Start of DATA FOR THE TASK

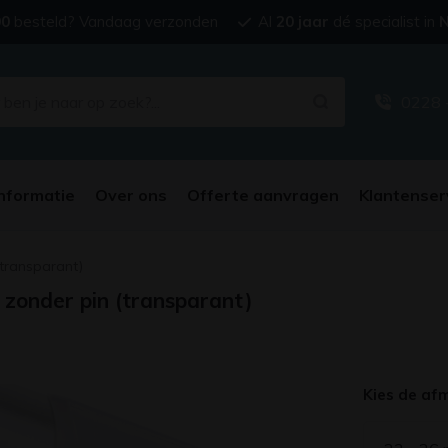
00
besteld? Vandaag verzonden
Al
20 jaar
dé specialist in
N
0228 
nformatie
Over ons
Offerte aanvragen
Klantenser
(transparant)
- zonder pin (transparant)
Kies de af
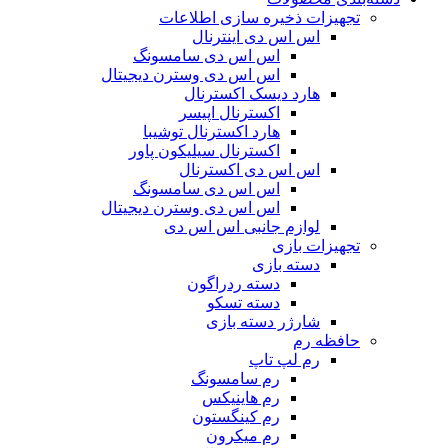
تجهیزات ذخیره سازی اطلاعات
اس اس دی اینترنال
اس اس دی سامسونگ
اس اس دی وسترن دیجیتال
هارد دیسک اکسترنال
اکسترنال اپیسر
هارد اکسترنال توشیبا
اکسترنال سیلیکون پاور
اس اس دی اکسترنال
اس اس دی سامسونگ
اس اس دی وسترن دیجیتال
لوازم جانبی اس اس دی
تجهیزات بازی
دسته بازی
دسته ردراگون
دسته تسکو
شارژر دسته بازی
حافظه رم
رم لپ تاپ
رم سامسونگ
رم هاینیکس
رم کینگستون
رم میکرون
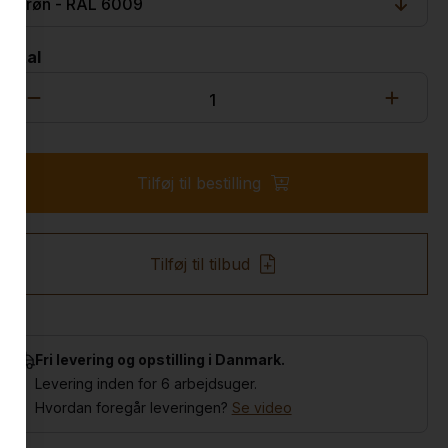
Antal
Tilføj til bestilling
Tilføj til tilbud
Fri levering og opstilling i Danmark.
Levering inden for 6 arbejdsuger.
Hvordan foregår leveringen?
Se video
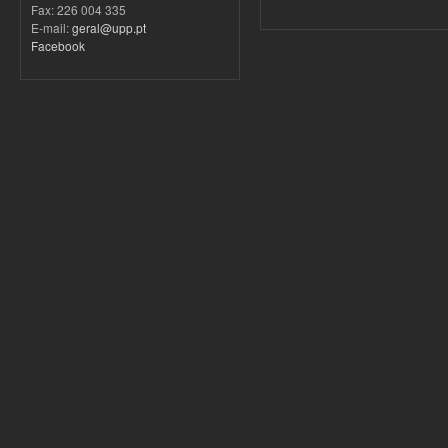
Fax: 226 004 335
E-mail:
geral@upp.pt
Facebook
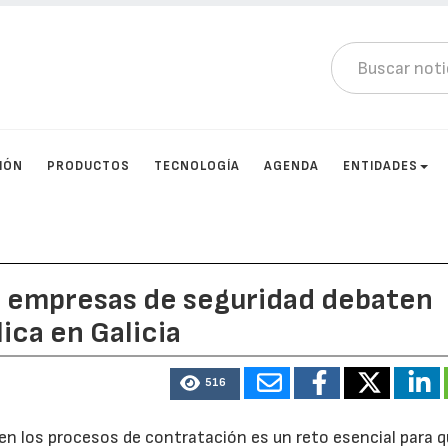
IÓN
PRODUCTOS
TECNOLOGÍA
AGENDA
ENTIDADES
as empresas de seguridad debaten
ica en Galicia
516
en los procesos de contratación es un reto esencial para 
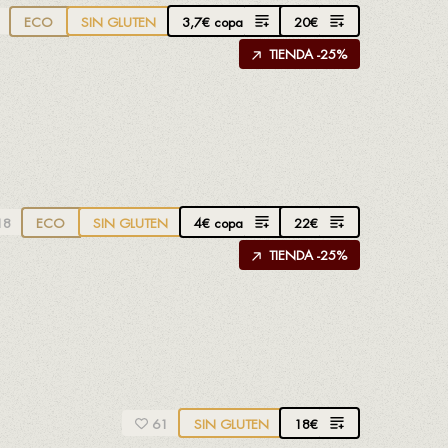
3,7
€
copa
20
€
ECO
SIN GLUTEN
TIENDA -25%
4
€
copa
22
€
18
ECO
SIN GLUTEN
TIENDA -25%
18
€
61
SIN GLUTEN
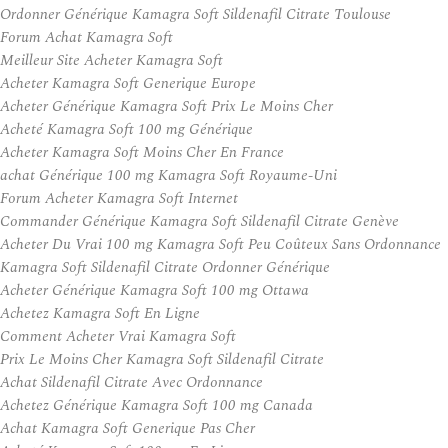
Ordonner Générique Kamagra Soft Sildenafil Citrate Toulouse
Forum Achat Kamagra Soft
Meilleur Site Acheter Kamagra Soft
Acheter Kamagra Soft Generique Europe
Acheter Générique Kamagra Soft Prix Le Moins Cher
Acheté Kamagra Soft 100 mg Générique
Acheter Kamagra Soft Moins Cher En France
achat Générique 100 mg Kamagra Soft Royaume-Uni
Forum Acheter Kamagra Soft Internet
Commander Générique Kamagra Soft Sildenafil Citrate Genève
Acheter Du Vrai 100 mg Kamagra Soft Peu Coûteux Sans Ordonnance
Kamagra Soft Sildenafil Citrate Ordonner Générique
Acheter Générique Kamagra Soft 100 mg Ottawa
Achetez Kamagra Soft En Ligne
Comment Acheter Vrai Kamagra Soft
Prix Le Moins Cher Kamagra Soft Sildenafil Citrate
Achat Sildenafil Citrate Avec Ordonnance
Achetez Générique Kamagra Soft 100 mg Canada
Achat Kamagra Soft Generique Pas Cher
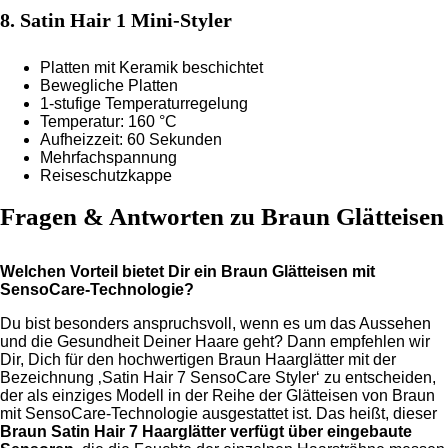
8. Satin Hair 1 Mini-Styler
Platten mit Keramik beschichtet
Bewegliche Platten
1-stufige Temperaturregelung
Temperatur: 160 °C
Aufheizzeit: 60 Sekunden
Mehrfachspannung
Reiseschutzkappe
Fragen & Antworten zu Braun Glätteisen
Welchen Vorteil bietet Dir ein Braun Glätteisen mit
SensoCare-Technologie?
Du bist besonders anspruchsvoll, wenn es um das Aussehen
und die Gesundheit Deiner Haare geht? Dann empfehlen wir
Dir, Dich für den hochwertigen Braun Haarglätter mit der
Bezeichnung ‚Satin Hair 7 SensoCare Styler‘ zu entscheiden,
der als einziges Modell in der Reihe der Glätteisen von Braun
mit SensoCare-Technologie ausgestattet ist. Das heißt, dieser
Braun Satin Hair 7 Haarglätter verfügt über eingebaute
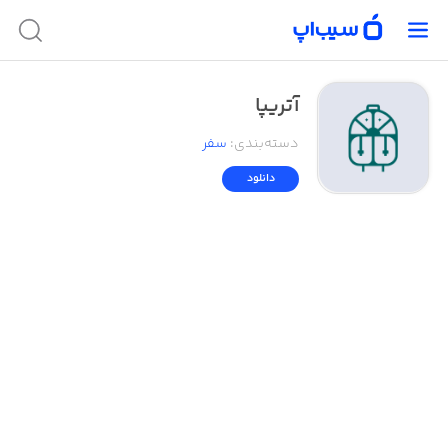
آتریپا
دسته‌بندی
:
سفر
دانلود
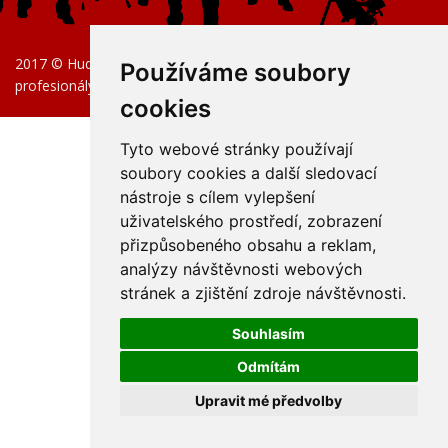
2017 © Hudební nástroje pro začátečníky, pokročilé i
Používáme soubory
profesionály.
cookies
Tyto webové stránky používají
soubory cookies a další sledovací
nástroje s cílem vylepšení
uživatelského prostředí, zobrazení
přizpůsobeného obsahu a reklam,
analýzy návštěvnosti webových
stránek a zjištění zdroje návštěvnosti.
Souhlasím
Odmítám
Upravit mé předvolby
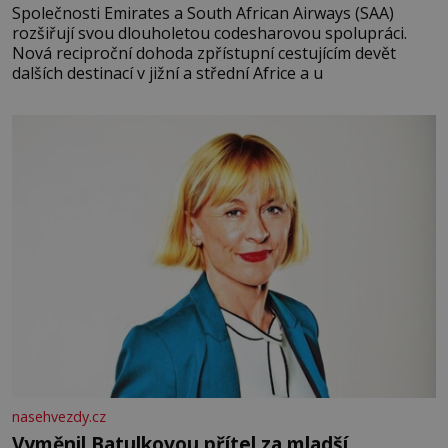
Společnosti Emirates a South African Airways (SAA)
rozšiřují svou dlouholetou codesharovou spolupráci.
Nová reciproční dohoda zpřístupní cestujícím devět
dalších destinací v jižní a střední Africe a u
nasehvezdy.cz
Vyměnil Batulkovou přítel za mladší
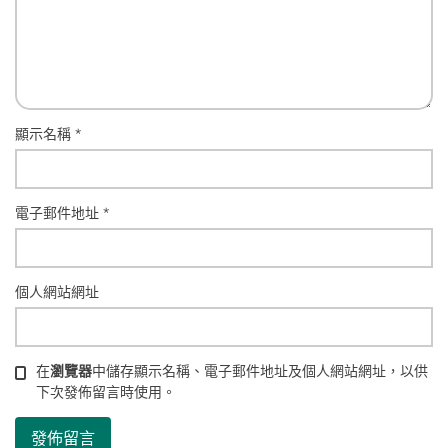
顯示名稱
*
電子郵件地址
*
個人網站網址
在
瀏覽器
中儲存顯示名稱、電子郵件地址及個人網站網址，以供
下次發佈留言時使用。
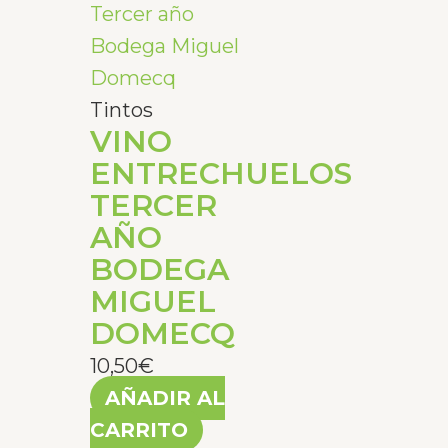
Tintos
VINO
ENTRECHUELOS
TERCER
AÑO
BODEGA
MIGUEL
DOMECQ
10,50
€
AÑADIR AL
CARRITO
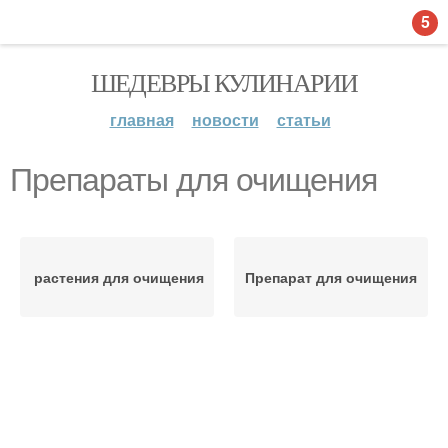
5
ШЕДЕВРЫ КУЛИНАРИИ
главная
новости
статьи
Препараты для очищения
растения для очищения
Препарат для очищения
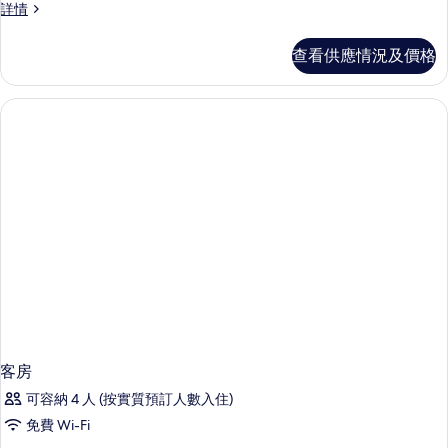
客
詳情
房
詳
查看供應情況及價格
情
客房
可容納 4 人 (按實質預訂人數入住)
免費 Wi-Fi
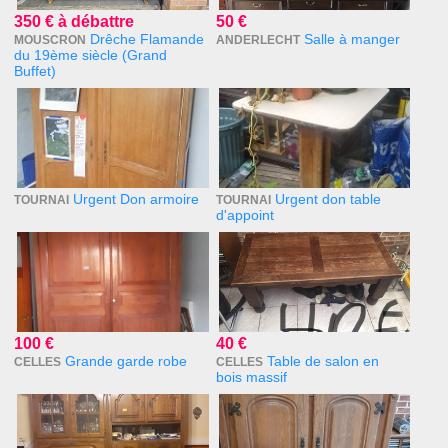
350 € à débattre
50 €
Drêche Flamande
Salle à manger
MOUSCRON
ANDERLECHT
du 19ème siècle (Grand
Buffet)
Urgent Don armoire
Urgent don table
TOURNAI
TOURNAI
d'appoint
100 €
40 €
Grande garde robe
Table de salon en
CELLES
CELLES
bois massif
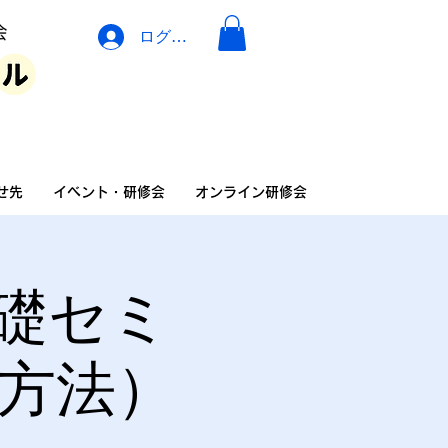
ログイン
イベント・広告・相談
せ先
イベント・研修会
オンライン研修会
礎セミ
請方法）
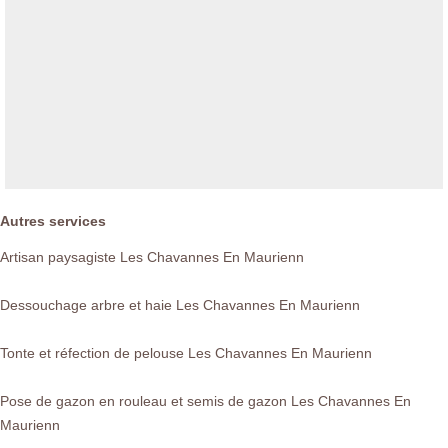
Autres services
Artisan paysagiste Les Chavannes En Maurienn
Dessouchage arbre et haie Les Chavannes En Maurienn
Tonte et réfection de pelouse Les Chavannes En Maurienn
Pose de gazon en rouleau et semis de gazon Les Chavannes En
Maurienn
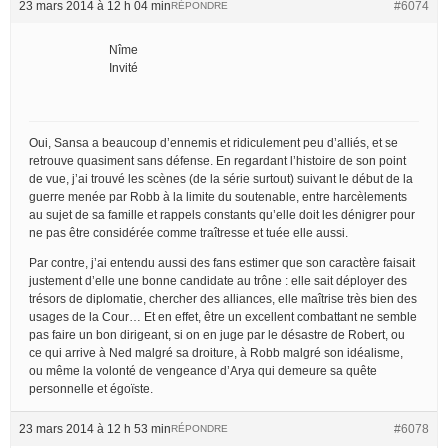
23 mars 2014 à 12 h 04 min
#6074
RÉPONDRE
Nîme
Invité
Oui, Sansa a beaucoup d’ennemis et ridiculement peu d’alliés, et se
retrouve quasiment sans défense. En regardant l’histoire de son point
de vue, j’ai trouvé les scènes (de la série surtout) suivant le début de la
guerre menée par Robb à la limite du soutenable, entre harcèlements
au sujet de sa famille et rappels constants qu’elle doit les dénigrer pour
ne pas être considérée comme traîtresse et tuée elle aussi.
Par contre, j’ai entendu aussi des fans estimer que son caractère faisait
justement d’elle une bonne candidate au trône : elle sait déployer des
trésors de diplomatie, chercher des alliances, elle maîtrise très bien des
usages de la Cour… Et en effet, être un excellent combattant ne semble
pas faire un bon dirigeant, si on en juge par le désastre de Robert, ou
ce qui arrive à Ned malgré sa droiture, à Robb malgré son idéalisme,
ou même la volonté de vengeance d’Arya qui demeure sa quête
personnelle et égoïste.
23 mars 2014 à 12 h 53 min
#6078
RÉPONDRE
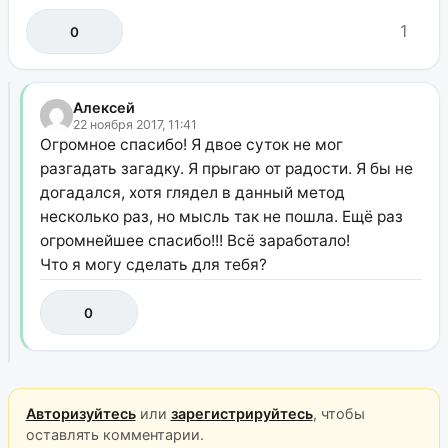
1
0
Алексей
22 ноября 2017, 11:41
Огромное спасибо! Я двое суток не мог
разгадать загадку. Я прыгаю от радости. Я бы не
догадался, хотя глядел в данный метод
несколько раз, но мысль так не пошла. Ещё раз
огромнейшее спасибо!!! Всё заработало!
Что я могу сделать для тебя?
0
Авторизуйтесь
или
зарегистрируйтесь
, чтобы
оставлять комментарии.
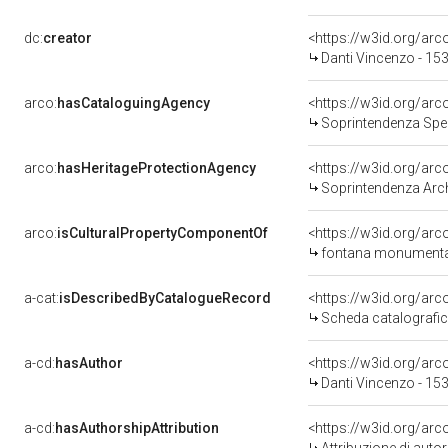
dc:
creator
<https://w3id.org/a
Danti Vincenzo - 15
arco:
hasCataloguingAgency
<https://w3id.org/a
Soprintendenza Speci
arco:
hasHeritageProtectionAgency
<https://w3id.org/a
Soprintendenza Arche
arco:
isCulturalPropertyComponentOf
<https://w3id.org/ar
fontana monumentale di A
a-cat:
isDescribedByCatalogueRecord
<https://w3id.org/a
Scheda catalografi
a-cd:
hasAuthor
<https://w3id.org/a
Danti Vincenzo - 15
a-cd:
hasAuthorshipAttribution
<https://w3id.org/ar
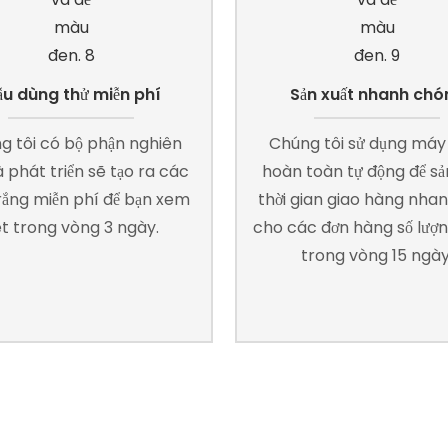
u dùng thử miễn phí
Sản xuất nhanh chó
g tôi có bộ phận nghiên
Chúng tôi sử dụng má
 phát triển sẽ tạo ra các
hoàn toàn tự động để sản
rắng miễn phí để bạn xem
thời gian giao hàng nha
t trong vòng 3 ngày.
cho các đơn hàng số lượng
trong vòng 15 ngày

End of DATA FOR THE TASK

■ YOUR ASSIGNMENT
Copy out every line of text in the records above character for character, leaving out the pictures.

■ EXPECTED ANSWER
00
besteld? Vandaag verzonden
Al
20 jaar
dé specialist in
N
0228 
nformatie
Over ons
Offerte aanvragen
Klantenser
(transparant)
- zonder pin (transparant)
Kies de af
تجهیزات ذخیره سازی اطلاعات
اس اس دی اینترنال
اس اس دی سامسونگ
اس اس دی وسترن دیجیتال
هارد دیسک اکسترنال
اکسترنال اپیسر
هارد اکسترنال توشیبا
اکسترنال سیلیکون پاور
اس اس دی اکسترنال
اس اس دی سامسونگ
اس اس دی وسترن دیجیتال
لوازم جانبی اس اس دی
تجهیزات بازی
دسته بازی
دسته ردراگون
دسته تسکو
شارژر دسته بازی
حافظه رم
رم لپ تاپ
رم سامسونگ
رم هاینیکس
رم کینگستون
رم میکرون
Antal
Tilføj til bestilling
Tilføj til tilbud
Fri levering og opstilling i Danmark.
Levering inden for 6 arbejdsuger.
Hvordan foregår leveringen?
Se video
Fax: 226 004 335
E-mail:
geral@upp.pt
Facebook
IÓN
PRODUCTOS
TECNOLOGÍA
AGENDA
ENTIDADES
as empresas de seguridad debaten
ica en Galicia
516
en los procesos de contratación es un reto esencial para 
3,7
€
copa
20
€
ECO
SIN GLUTEN
TIENDA -25%
4
€
copa
22
€
18
ECO
SIN GLUTEN
TIENDA -25%
18
€
61
SIN GLUTEN
Ordonner Générique Kamagra Soft Sildenafil Citrate Toulouse
Forum Achat Kamagra Soft
Meilleur Site Acheter Kamagra Soft
Acheter Kamagra Soft Generique Europe
Acheter Générique Kamagra Soft Prix Le Moins Cher
Acheté Kamagra Soft 100 mg Générique
Acheter Kamagra Soft Moins Cher En France
achat Générique 100 mg Kamagra Soft Royaume-Uni
Forum Acheter Kamagra Soft Internet
Commander Générique Kamagra Soft Sildenafil Citrate Genève
Acheter Du Vrai 100 mg Kamagra Soft Peu Coûteux Sans Ordonnance
Kamagra Soft Sildenafil Citrate Ordonner Générique
Acheter Générique Kamagra Soft 100 mg Ottawa
Achetez Kamagra Soft En Ligne
Comment Acheter Vrai Kamagra Soft
Prix Le Moins Cher Kamagra Soft Sildenafil Citrate
Achat Sildenafil Citrate Avec Ordonnance
Achetez Générique Kamagra Soft 100 mg Canada
Achat Kamagra Soft Generique Pas Cher
8. Satin Hair 1 Mini-Styler
Platten mit Keramik beschichtet
Bewegliche Platten
1-stufige Temperaturregelung
Temperatur: 160 °C
Aufheizzeit: 60 Sekunden
Mehrfachspannung
Reiseschutzkappe
Fragen & Antworten zu Braun Glätteisen
Welchen Vorteil bietet Dir ein Braun Glätteisen mit
SensoCare-Technologie?
Du bist besonders anspruchsvoll, wenn es um das Aussehen
und die Gesundheit Deiner Haare geht? Dann empfehlen wir
Dir, Dich für den hochwertigen Braun Haarglätter mit der
Bezeichnung ‚Satin Hair 7 SensoCare Styler‘ zu entscheiden,
der als einziges Modell in der Reihe der Glätteisen von Braun
mit SensoCare-Technologie ausgestattet ist. Das heißt, dieser
Braun Satin Hair 7 Haarglätter verfügt über eingebaute
آتریپا
دسته‌بندی
:
سفر
دانلود
2017 © Hudební nástroje pro začátečníky, pokročilé i
Používáme soubory
profesionály.
cookies
Tyto webové stránky používají
soubory cookies a další sledovací
nástroje s cílem vylepšení
uživatelského prostředí, zobrazení
přizpůsobeného obsahu a reklam,
analýzy návštěvnosti webových
stránek a zjištění zdroje návštěvnosti.
Souhlasím
Odmítám
Upravit mé předvolby
Společnosti Emirates a South African Airways (SAA)
rozšiřují svou dlouholetou codesharovou spolupráci.
Nová reciproční dohoda zpřístupní cestujícím devět
dalších destinací v jižní a střední Africe a u
nasehvezdy.cz
Vyměnil Batulkovou přítel za mladší
顯示名稱
*
電子郵件地址
*
個人網站網址
在
瀏覽器
中儲存顯示名稱、電子郵件地址及個人網站網址，以供
下次發佈留言時使用。
Tintos
VINO
ENTRECHUELOS
TERCER
AÑO
BODEGA
MIGUEL
DOMECQ
10,50
€
AÑADIR AL
CARRITO
5
ШЕДЕВРЫ КУЛИНАРИИ
главная
новости
статьи
Препараты для очищения
растения для очищения
Препарат для очищения
客
詳情
房
詳
查看供應情況及價格
情
客房
可容納 4 人 (按實質預訂人數入住)
免費 Wi-Fi
350 € à débattre
50 €
Drêche Flamande
Salle à manger
MOUSCRON
ANDERLECHT
du 19ème siècle (Grand
Buffet)
Urgent Don armoire
Urgent don table
TOURNAI
TOURNAI
d'appoint
100 €
40 €
Grande garde robe
Table de salon en
CELLES
CELLES
bois massif
ログイン
イベント・広告・相談
せ先
イベント・研修会
オンライン研修会
礎セミ
請方法）
Autres services
Artisan paysagiste Les Chavannes En Maurienn
Dessouchage arbre et haie Les Chavannes En Maurienn
Tonte et réfection de pelouse Les Chavannes En Maurienn
Pose de gazon en rouleau et semis de gazon Les Chavannes En
Maurienn
23 mars 2014 à 12 h 04 min
#6074
RÉPONDRE
Nîme
Invité
Oui, Sansa a beaucoup d’ennemis et ridiculement peu d’alliés, et se
retrouve quasiment sans défense. En regardant l’histoire de son point
de vue, j’ai trouvé les scènes (de la série surtout) suivant le début de la
guerre menée par Robb à la limite du soutenable, entre harcèlements
au sujet de sa famille et rappels constants qu’elle doit les dénigrer pour
ne pas être considérée comme traîtresse et tuée elle aussi.
Par contre, j’ai entendu aussi des fans estimer que son caractère faisait
justement d’elle une bonne candidate au trône : elle sait déployer des
trésors de diplomatie, chercher des alliances, elle maîtrise très bien des
usages de la Cour… Et en effet, être un excellent combattant ne semble
pas faire un bon dirigeant, si on en juge par le désastre de Robert, ou
ce qui arrive à Ned malgré sa droiture, à Robb malgré son idéalisme,
ou même la volonté de vengeance d’Arya qui demeure sa quête
personnelle et égoïste.
23 mars 2014 à 12 h 53 min
#6078
RÉPONDRE
1
0
Алексей
22 ноября 2017, 11:41
Огромное спасибо! Я двое суток не мог
разгадать загадку. Я прыгаю от радости. Я бы не
догадался, хотя глядел в данный метод
несколько раз, но мысль так не пошла. Ещё раз
огромнейшее спасибо!!! Всё заработало!
Что я могу сделать для тебя?
0
Авторизуйтесь
или
зарегистрируйтесь
, чтобы
оставлять комментарии.
dc:
creator
<https://w3id.org/a
Danti Vincenzo - 15
arco:
hasCataloguingAgency
<https://w3id.org/a
Soprintendenza Speci
arco:
hasHeritageProtectionAgency
<https://w3id.org/a
Soprintendenza Arche
arco:
isCulturalPropertyComponentOf
<https://w3id.org/ar
fontana monumentale di A
a-cat:
isDescribedByCatalogueRecord
<https://w3id.org/a
Scheda catalografi
a-cd:
hasAuthor
<https://w3id.org/a
Danti Vincenzo - 15
a-cd:
hasAuthorshipAttribution
<https://w3id.org/ar
u dùng thử miễn phí
Sản xuất nhanh chó
g tôi có bộ phận nghiên
Chúng tôi sử dụng má
 phát triển sẽ tạo ra các
hoàn toàn tự động để sản
rắng miễn phí để bạn xem
thời gian giao hàng nha
t trong vòng 3 ngày.
cho các đơn hàng số lượng
trong vòng 15 ngày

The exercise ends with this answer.